It was known already about 1890, from the careful study of what has been called “cell-lineage,” that in the eggs of several families of the animal kingdom the origin of certain organs may be traced back to individual cells of cleavage, having a typical histological character of their own. In America especially such researches have been carried out with the utmost minuteness, E. B. Wilson’s study of the cell-lineage of the Annelid Nereis being the first of them. If it were true that nuclear division is of no determining influence upon the ontogenetic fate of the blastomeres, only peculiarities of the different parts of the protoplasm could account for such relations of special cleavage cells to special organs. I advocated this view as early as in 1894, and it was proved two years later by Crampton, a pupil of Wilson’s, in some very fine experiments performed on the germ of a certain mollusc.[22] The egg of this form contains a special sort of protoplasm near its vegetative pole, and this part of it is separated at each of the first two segmentations by a sort of pseudo-cleavage, leading to stages of three and five separated masses instead of two and four, the supernumerary mass being the so-called “yolk-sac” and possessing no nuclear elements (Fig. 8). Crampton removed this yolk-sac at the two-cell stage, and he found that the cleavage of the germs thus operated upon was normal except with regard to the size and histological appearance of one cell, and that the larvae originating from these germs were complete in every respect except in their mesenchyme, which was wanting. A special part of the protoplasm of the egg had thus been brought into relation with quite a special part of organisation, and that special part of the protoplasm contained no nucleus.

Fig. 8.—The Mollusc Dentalium (after E. B. Wilson).

GENERAL RESULTS OF THE FIRST PERIOD OF “ENTWICKELUNGSMECHANIK”

This experiment of Crampton’s, afterwards confirmed by Wilson himself, may be said to have closed the first period of the new science of physiology of form, a period devoted almost exclusively to the problem whether the theory of nuclear division or, in a wider sense, whether the theory of a strict “evolutio” as the basis of organogenesis was true or not.

It was shown, as we have seen, that the theory of the “qualitatively unequal nuclear division” (“qualitativ-ungleiche Kernteilung” in German) certainly was not true, and that there also was no strict “evolutio” in protoplasm. Hence Weismann’s theory was clearly disproved. There certainly is a good deal of real “epigenesis” in ontogeny, a good deal of “production of manifoldness,” not only with regard to visibility but in a more profound meaning. But some sort of pre-formation had also been proved to exist, and this pre-formation, or, if you like, this restricted evolution, was found to be of two different kinds. First an intimate organisation of the protoplasm, spoken of as its polarity and bilaterality, was discovered, and this had to be postulated for every kind of germs, even when it was overshadowed by immediate obligatory regulation after disturbances.
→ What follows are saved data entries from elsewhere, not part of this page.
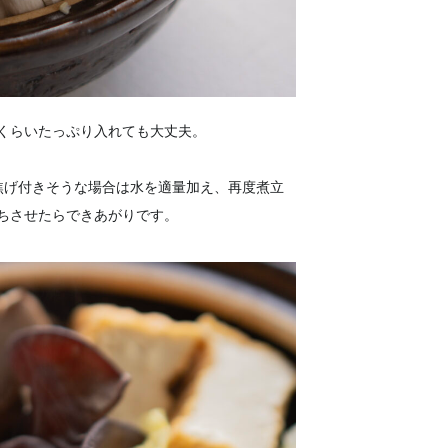
くらいたっぷり入れても大丈夫。
焦げ付きそうな場合は水を適量加え、再度煮立
ちさせたらできあがりです。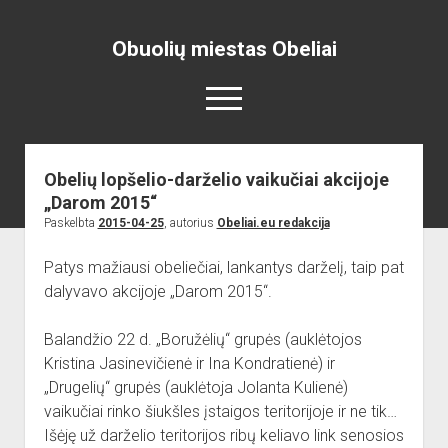
Obuolių miestas Obeliai
open
menu
Obelių lopšelio-darželio vaikučiai akcijoje
Pradžia
„Darom 2015“
open
Naujienos
Paskelbta
2015-04-25
, autorius
Obeliai.eu redakcija
dropdown
open
Skelbimai
Projektai
menu
dropdown
Patys mažiausi obeliečiai, lankantys darželį, taip pat
open
Miesto aikštė
ISTORIJA
Renginiai
menu
dalyvavo akcijoje „Darom 2015“.
dropdown
open
open
Lankytinos vietos
Obelių paminklas
Obelių gimnazija
menu
dropdown
dropdown
Balandžio 22 d. „Boružėlių“ grupės (auklėtojos
Gimnazistų naujienos
Kraštiečių kūryba
Bažnyčia
menu
menu
Kristina Jasinevičienė ir Ina Kondratienė) ir
Gimnazistų kūryba
NUOTRAUKOS
Muziejus
„Drugelių“ grupės (auklėtoja Jolanta Kulienė)
open
Organizacijos
Kiti objektai
vaikučiai rinko šiukšles įstaigos teritorijoje ir ne tik…
dropdown
Išėję už darželio teritorijos ribų keliavo link senosios
open
Sėlos Ramuva
Apie mus
menu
Besides that there were cases in which a real specificity of special parts of the germ existed, a relation of these special parts to special organs: but this sort of specification also was shown to belong to the protoplasm.
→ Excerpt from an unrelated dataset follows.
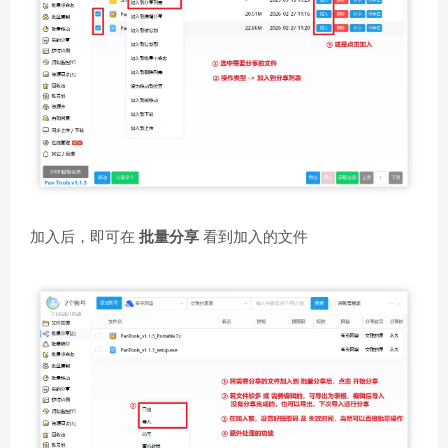
加入后，即可在
批量分享
看到加入的文件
It follows from all we have mentioned about the organisation of protoplasm and its bearing on morphogenesis, that the eggs of different animals may behave rather differently, in this respect, and that the eggs indeed may be classified according to the degree of their organisation. Though we must leave a detailed discussion of these topics to morphology proper, we yet shall try shortly to summarise what has been ascertained about them in the different classes of the animal kingdom. A full regulation of the intimate structure of isolated blastomeres to a new whole, has been proved to exist in the highest degree in the eggs of all echinoderms, medusae, nemertines, Amphioxus, fishes, and in one class of the Amphibia (the Urodela); it is facultative only among the other class of Amphibia, the Anura, and seems to be only partly developed or to be wanting altogether among ctenophora, ascidia, annelids, and mollusca. Peculiarities in the organisation of specific parts of protoplasm have been proved to occur in more cases than at first had been assumed; they exist even in the echinoderm egg, as experiments of the last few years have shown; even here a sort of specification exists at the vegetative pole of the egg, though it is liable to a certain kind of regulation; the same is true in medusae, nemertines, etc.; but among molluscs, ascidians, and annelids no regulation about the specific organisation of the germ in cleavage has been found in any case.

The differences in the degree of regulability of the intimate germinal structure may easily be reduced to simple differences in the physical consistency of their protoplasm.[23] But all differences in specific organisation must remain as they are for the present; it will be one of the aims of the future theory of development to trace these differences also to a common source.

That such an endeavour will probably be not without success, is clear, I should think, from the mere fact that differences with regard to germinal specific pre-formation do not agree in any way with the systematic position of the animals exhibiting them; for, strange as it would be if there were two utterly different kinds of morphogenesis, it would be still more strange if there were differences in morphogenesis which were totally unconnected with systematic relationship: the ctenophores behaving differently from the medusae, and Amphioxus differently from ascidians.